Sen. Katie Britt Defends Using Human Trafficking Story In Her SOTU Rebuttal
On Sunday, Sen. Katie Britt (R-Ala.) upheld her deceptive declare that pinned the blame on President Joe Biden’s border insurance policies for a harrowing anecdote a couple of survivor of intercourse trafficking.
During her State of the Union rebuttal, Britt appeared to inaccurately tie Biden’s administration with a lady who was intercourse trafficked at a younger age. The congresswoman’s workplace confirmed to The Washington Post on Saturday that she was referring to Karla Jacinto Romero, an activist who publicly shared her expertise of being intercourse trafficked to lift consciousness concerning the risks it poses.
Romero’s expertise occurred in Mexico — not the U.S. — and befell throughout President George W. Bush’s administration. She shared her story at a congressional listening to in 2015.
“We wouldn’t be OK with this happening in a third-world country,” Britt stated as she introduced up Romero’s story throughout her rebuttal. “This is the United States of America, and it is past time, in my opinion, that we start acting like it. President Biden’s border policies are a disgrace. This crisis is despicable.”
“Did you mean to give the impression that this horrible story happened on President Biden’s watch?” “Fox News Sunday” host Shannon Bream requested the congresswoman about her retelling of the survivor’s story.

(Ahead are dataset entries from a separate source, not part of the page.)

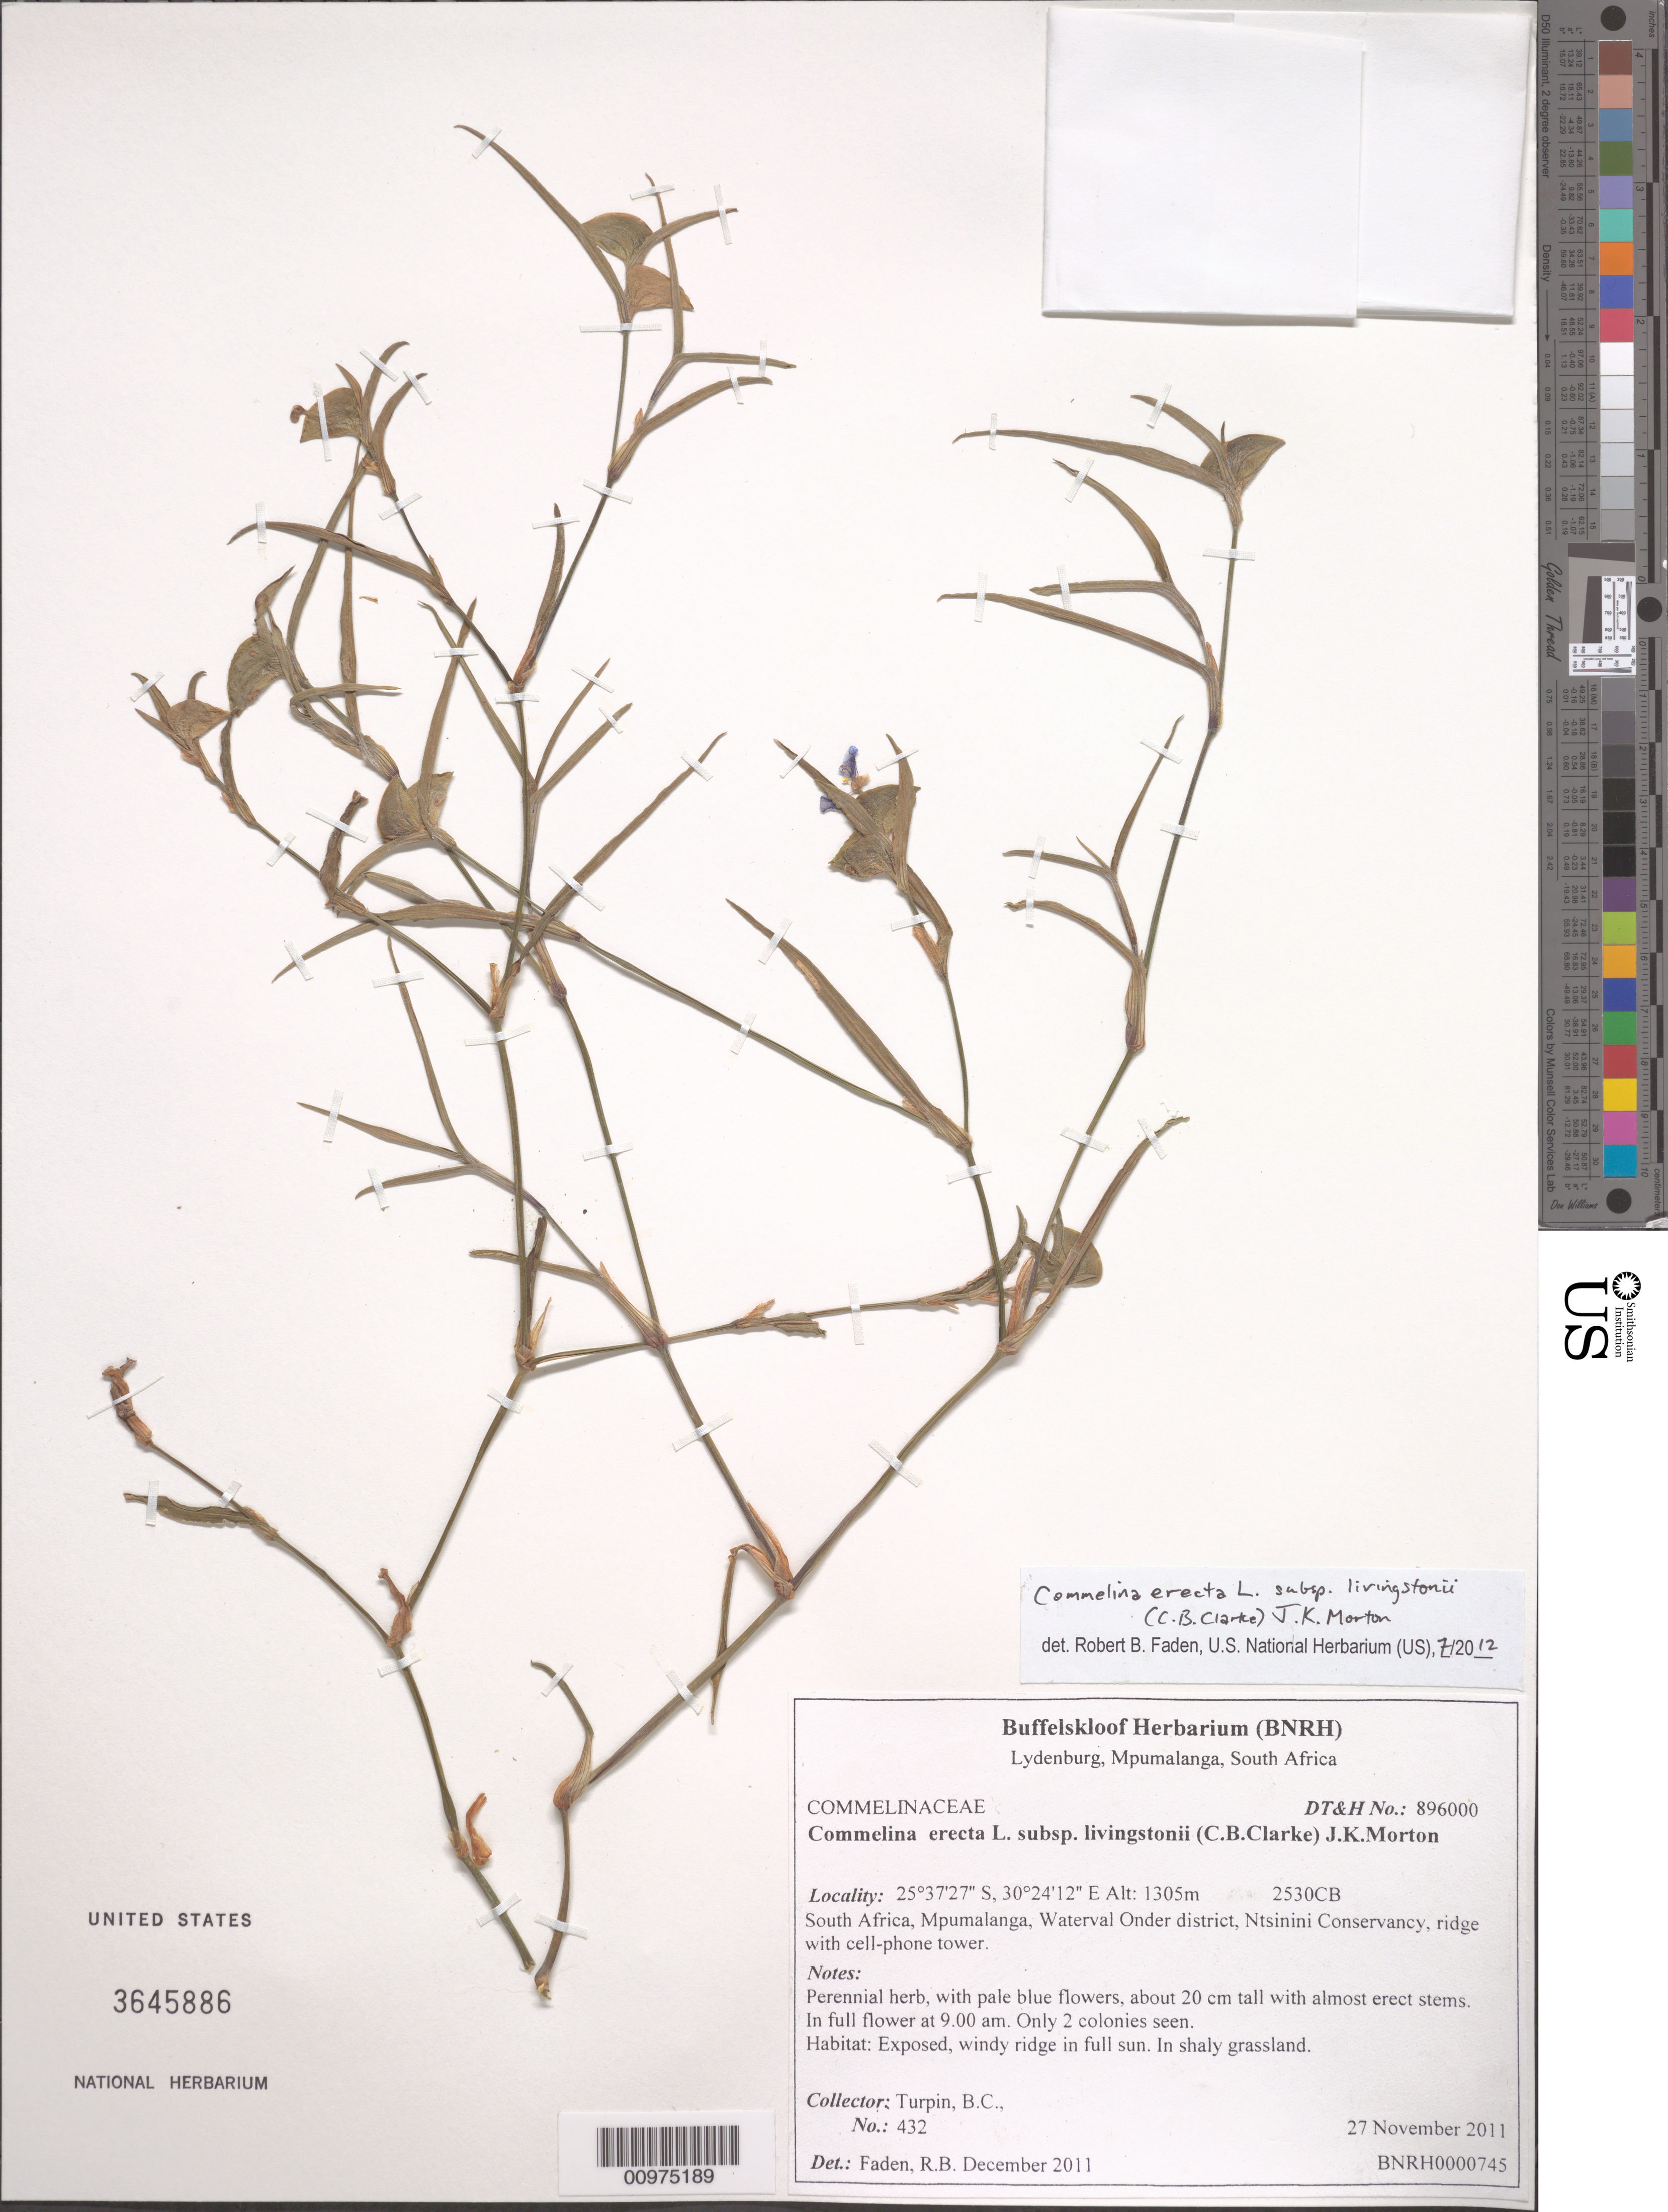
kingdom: Plantae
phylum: Tracheophyta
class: Liliopsida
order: Commelinales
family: Commelinaceae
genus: Commelina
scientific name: Commelina erecta subsp. livingstonii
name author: (C.B. Clarke) J.K. Morton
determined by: Faden, Robert B., (US), Smithsonian Institution - National Museum of Natural History (UNITED STATES)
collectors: B. C. Turpin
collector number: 432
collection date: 2011-11-27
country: South Africa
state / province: Mpumalanga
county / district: Waterval Onder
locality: Ntsinini Conservancy, ridge with cell-phone tower.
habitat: Exposed, windy ridge in full sum. In shaly grassland.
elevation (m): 1305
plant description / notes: DT&H No.: 896000 2530CB. BNRH0000745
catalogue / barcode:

Initially, Britt didn’t reply on to the query. Instead, she mentioned Biden’s first 100 days in workplace, his choice to cease constructing the border wall, and his try to briefly cease mass deportations earlier than occurring to say that human trafficking has gone up throughout Biden’s presidency.
“We need to tell those stories, and the liberal media needs to pay attention to it, because there are victims all the way coming to the border, there are victims at the border, then there are victims all throughout our country,” Britt stated. “To me, it’s disgusting to try to silence the voice of telling the story of what it is like to be sex trafficked when we know that is one of the things the drug cartels are profiting most off of.”
Bream pressed again, saying, “OK. But, to be clear, the story that you relate is not something that’s happened under the Biden administration, that particular person?”
“I very clearly said I spoke to a woman who told me about when she was trafficked when she was 12, so I didn’t say a teenager,” Britt replied. “I didn’t say a young woman — a grown woman, a woman when she was trafficked when she was 12.”
“And so listening to her story, she is a victims’ rights advocate who is telling this is what drug cartels are doing, this is how they’re profiting off of women, and it is disgusting,” Britt continued. “And so I am hopeful that it brings some light to it, and we can actually do something about human trafficking, and that that’s what the media actually decides to cover.”
The White House responded to Britt’s rebuttal on Sunday, accusing her of sharing “debunked lies.”
“Instead of telling more debunked lies to justify opposing the toughest bipartisan border legislation in modern history, Senator Britt should stop choosing human smugglers and fentanyl traffickers over our national security and the Border Patrol Union,” White House deputy press secretary Andrew Bates stated in an announcement. “Like President Biden said in his State of the Union, ‘We have a simple choice: We can fight about fixing the border or we can fix it.’”
Need assist? Visit RAINN’s National Sexual Assault Online Hotline or the National Sexual Violence Resource Center’s web site.